Dealing with these kinds of transmitted files is hard, because someone else controls them and you never know when they are going to change. Logging the original file as well as a receipt of the import is very import and shouldn't be overlooked either. You can make that as simple or as complex as you want, but I tend to write a receipt to a db and copy the primary key from that table into a foreign key in the table I have imported the data into, then never change that data. I like to keep a unmolested copy of the import on the file system as well as on the DB server because there are inevitable conversion / transformation issues that you will need to track down.

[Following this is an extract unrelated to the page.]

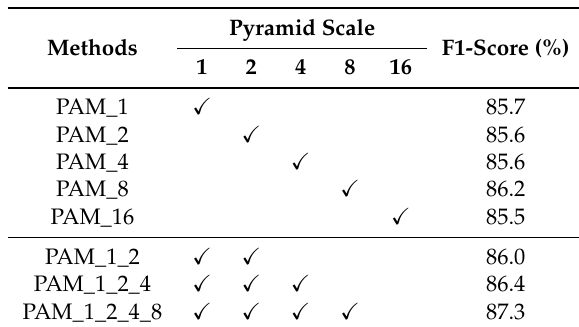
Table 8. Comparisons between different combinations of several pyramid partition scales in PAM on the LEVIR-CD test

Hope this helps, because this is not a trivial task. I think you are on the right track, but instead of processing/importing each line separately...write them to a separate file. I am assuming this is financial data, which is one of the reasons I think provability at every step is important.
I think the FileHelpers library solves a number of your problems:
Strong types
Delimited
Fixed-width
Record-by-Record operations
I'm sure you could consolidate this into a type hierarchy that could tie in custom binary formats as well.
Have you looked at something using Linq? This is a quick example of Linq to Text and Linq to Csv.
I think it would be much simpler to use "yield return" and IEnumerable to get what you want working. This way you could probably get away with only having 1 method on your interface.